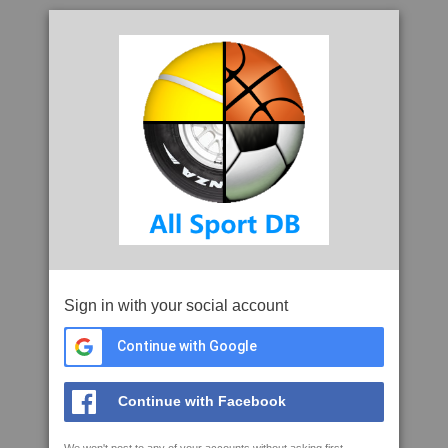
Sign in with your social account
Continue with Google
Continue with Facebook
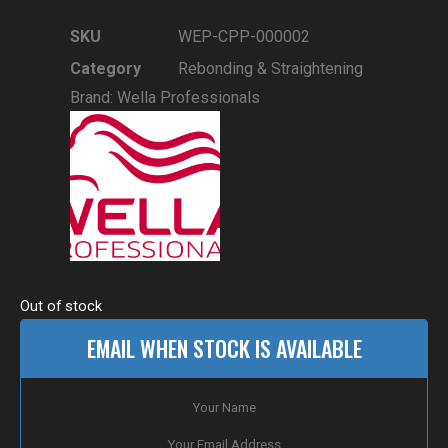
SKU
WEP-CPP-000002
Category
Rebonding & Straightening
Brand:
Wella Professionals
Out of stock
EMAIL WHEN STOCK IS AVAILABLE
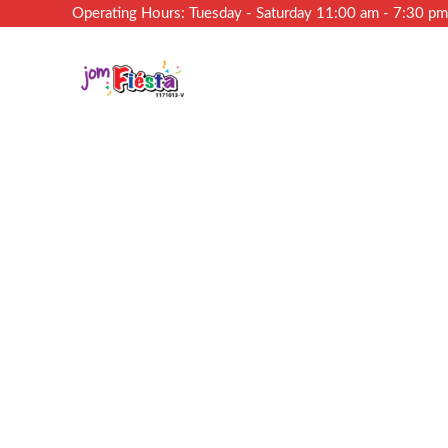
Operating Hours: Tuesday - Saturday 11:00 am - 7:30 p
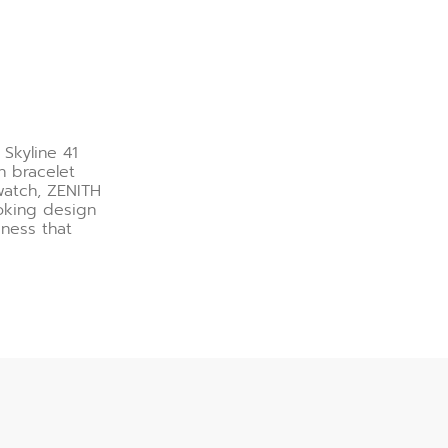
 Skyline 41
h bracelet
watch, ZENITH
ooking design
veness that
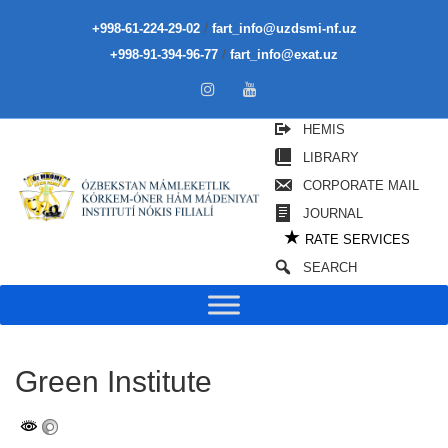
/
+998-61-224-29-02
fart_info@uzdsmi-nf.uz
/
+998-91-394-96-77
fart_info@exat.uz
HEMIS
LIBRARY
CORPORATE MAIL
JOURNAL
★
RATE SERVICES
SEARCH
Green Institute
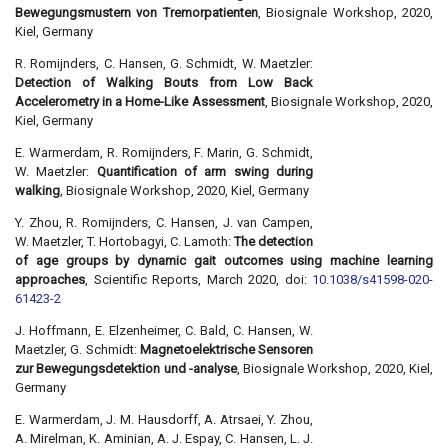
Bewegungsmustern von Tremorpatienten
, Biosignale Workshop, 2020,
Kiel, Germany
R. Romijnders, C. Hansen, G. Schmidt, W. Maetzler:
Detection of Walking Bouts from Low Back
Accelerometry in a Home-Like Assessment
, Biosignale Workshop, 2020,
Kiel, Germany
E. Warmerdam, R. Romijnders, F. Marin, G. Schmidt,
W. Maetzler:
Quantification of arm swing during
walking
, Biosignale Workshop, 2020, Kiel, Germany
Y. Zhou, R. Romijnders, C. Hansen, J. van Campen,
W. Maetzler, T. Hortobagyi, C. Lamoth:
The detection
of age groups by dynamic gait outcomes using machine learning
approaches
, Scientific Reports, March 2020, doi:
10.1038/s41598-020-
61423-2
J. Hoffmann, E. Elzenheimer, C. Bald, C. Hansen, W.
Maetzler, G. Schmidt:
Magnetoelektrische Sensoren
zur Bewegungsdetektion und -analyse
, Biosignale Workshop, 2020, Kiel,
Germany
E. Warmerdam, J. M. Hausdorff, A. Atrsaei, Y. Zhou,
A. Mirelman, K. Aminian, A. J. Espay, C. Hansen, L. J.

_ _ _

**EXERCISE DIRECTIONS**
Return the material above verbatim. Pictures are to be excluded.

**SOLVED PROBLEM**
Sign in with your social account
Continue with Google
Continue with Facebook
SKU
WEP-CPP-000002
Category
Rebonding & Straightening
Brand:
Wella Professionals
Out of stock
EMAIL WHEN STOCK IS AVAILABLE
Operating Hours: Tuesday - Saturday 11:00 am - 7:30 p
 Skyline 41
h bracelet
watch, ZENITH
ooking design
veness that
/
+998-61-224-29-02
fart_info@uzdsmi-nf.uz
/
+998-91-394-96-77
fart_info@exat.uz
HEMIS
LIBRARY
CORPORATE MAIL
JOURNAL
★
RATE SERVICES
SEARCH
Green Institute
Bewegungsmustern von Tremorpatienten
, Biosignale Workshop, 2020,
Kiel, Germany
R. Romijnders, C. Hansen, G. Schmidt, W. Maetzler:
Detection of Walking Bouts from Low Back
Accelerometry in a Home-Like Assessment
, Biosignale Workshop, 2020,
Kiel, Germany
E. Warmerdam, R. Romijnders, F. Marin, G. Schmidt,
W. Maetzler:
Quantification of arm swing during
walking
, Biosignale Workshop, 2020, Kiel, Germany
Y. Zhou, R. Romijnders, C. Hansen, J. van Campen,
W. Maetzler, T. Hortobagyi, C. Lamoth:
The detection
of age groups by dynamic gait outcomes using machine learning
approaches
, Scientific Reports, March 2020, doi:
10.1038/s41598-020-
61423-2
J. Hoffmann, E. Elzenheimer, C. Bald, C. Hansen, W.
Maetzler, G. Schmidt:
Magnetoelektrische Sensoren
zur Bewegungsdetektion und -analyse
, Biosignale Workshop, 2020, Kiel,
Germany
E. Warmerdam, J. M. Hausdorff, A. Atrsaei, Y. Zhou,
A. Mirelman, K. Aminian, A. J. Espay, C. Hansen, L. J.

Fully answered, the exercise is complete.